This is a copy of our Rydex worksheet from Wednesday, September 17. (You may want to download it and print it out to make it easier to follow this discussion.) The funds are listed in the order in which Rydex reports their assets every night, and the assets are listed in millions and tenths of millions of dollars. Europe, for example, had $9.7 million in assets on September 16th, Japan had $85.2 million, and so on. The one exception is the money market fund (the fifth one down), where assets are reported in millions of dollars; Money Market assets were thus $1603 million on this particular Tuesday.
We've identified Rydex's ten index funds in the left-hand margin: the six bullish index funds are marked with a "+" and the four bearish funds with a "(O)". We've found the inflows and outflows from the bearish funds to be the most helpful information of all, and this is how we calculate that number:
On Monday, the 15th, total bearish fund assets were $1520.2 million. The market went up that Tuesday, so the net asset values per share of the bearish funds went down. When we multiply Monday's assets by Tuesday's NAV changes, we get a new bearish fund asset total of $1476.1 million. But - the actual assets in the four bearish funds on Tuesday, as reported by Rydex, were only $1428.7 million. The shortfall -- $47.4 million - means that $47.4 million was taken out of Rydex's bearish funds that Tuesday.
A market rally can be greeted by players either selling short into it (which would mean an inflow into Rydex's bearish funds) or covering short positions (an outflow). In this case the Rydex players responded to the Monday rally with skepticism - by putting money into the bearish funds. And, since I am convinced that the Rydex players reflect hedge fund activity in general, this meant that hedge funds - the group that dominates market activity these days - shorted into Tuesday's strength. All other things being equal, this suggested that the rally was likely to continue over the short term (which, indeed, it did).

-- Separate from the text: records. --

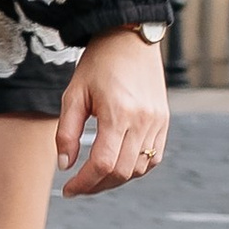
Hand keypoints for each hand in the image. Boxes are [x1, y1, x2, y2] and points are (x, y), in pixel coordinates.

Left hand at [57, 27, 168, 196]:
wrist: (129, 38)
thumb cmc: (98, 63)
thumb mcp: (73, 94)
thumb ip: (67, 132)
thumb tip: (65, 165)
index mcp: (118, 113)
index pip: (103, 164)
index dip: (84, 183)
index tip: (68, 190)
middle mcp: (143, 121)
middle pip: (121, 172)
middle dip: (97, 186)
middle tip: (78, 188)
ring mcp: (157, 123)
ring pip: (138, 169)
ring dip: (115, 179)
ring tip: (94, 177)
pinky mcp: (164, 122)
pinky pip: (153, 158)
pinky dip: (134, 168)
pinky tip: (116, 166)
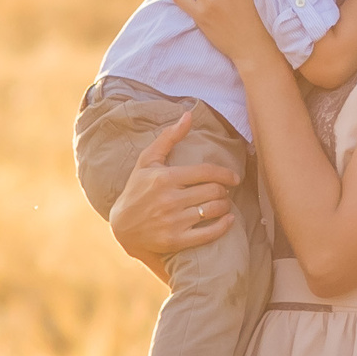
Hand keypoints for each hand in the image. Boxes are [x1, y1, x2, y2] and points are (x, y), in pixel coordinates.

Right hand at [108, 112, 240, 277]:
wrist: (122, 226)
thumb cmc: (137, 189)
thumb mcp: (147, 161)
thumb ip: (168, 137)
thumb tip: (188, 115)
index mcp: (165, 177)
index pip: (207, 172)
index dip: (226, 174)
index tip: (234, 178)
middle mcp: (170, 199)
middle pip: (214, 191)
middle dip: (223, 190)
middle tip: (223, 191)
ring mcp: (173, 221)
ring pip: (214, 210)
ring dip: (225, 206)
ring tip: (222, 203)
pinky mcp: (175, 240)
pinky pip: (209, 233)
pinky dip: (224, 225)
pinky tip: (228, 220)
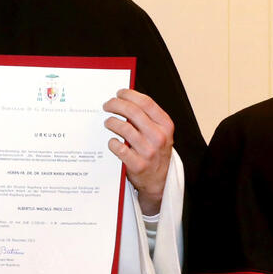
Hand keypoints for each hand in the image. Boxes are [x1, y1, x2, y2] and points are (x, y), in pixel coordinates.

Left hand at [103, 89, 173, 216]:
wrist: (159, 180)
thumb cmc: (156, 152)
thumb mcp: (161, 133)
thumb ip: (148, 118)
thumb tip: (126, 100)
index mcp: (165, 125)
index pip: (145, 102)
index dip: (129, 94)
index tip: (119, 93)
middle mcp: (159, 137)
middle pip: (132, 111)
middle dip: (115, 104)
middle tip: (107, 105)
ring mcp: (148, 152)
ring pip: (123, 128)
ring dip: (111, 122)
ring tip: (108, 122)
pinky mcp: (137, 165)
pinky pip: (118, 148)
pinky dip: (112, 142)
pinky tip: (112, 142)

One day, of course, does not a trend make - but we have found that consistent shorting into strength (net inflows into the bearish funds) usually indicates that a very good short-term rally is underway. Further, the "very good short-term rally" tends to continue until at least some short-covering (reflected in a net outflow from Rydex's bearish funds) takes place. We have also noted that, in the past, it has sometimes taken as long as two weeks for a trend in the money flows in or out of the bearish funds to be reversed.
Even more importantly: if there have been a series of days with inflows or outflows from Rydex's bearish index funds, the subsequent price trend usually is not reversed until the total inflows or outflows have been largely offset. For example, if there have been net inflows of $500 million into the bearish funds over a ten-day period, which usually reflects shorting into a decline, the subsequent rally will usually keep going until $300-$400 million has come back out again.
We report these flows in our Daily Updates whenever they reflect something that is significant. Hopefully, this report will help you better understand how we get those numbers - and why we think they are worth following.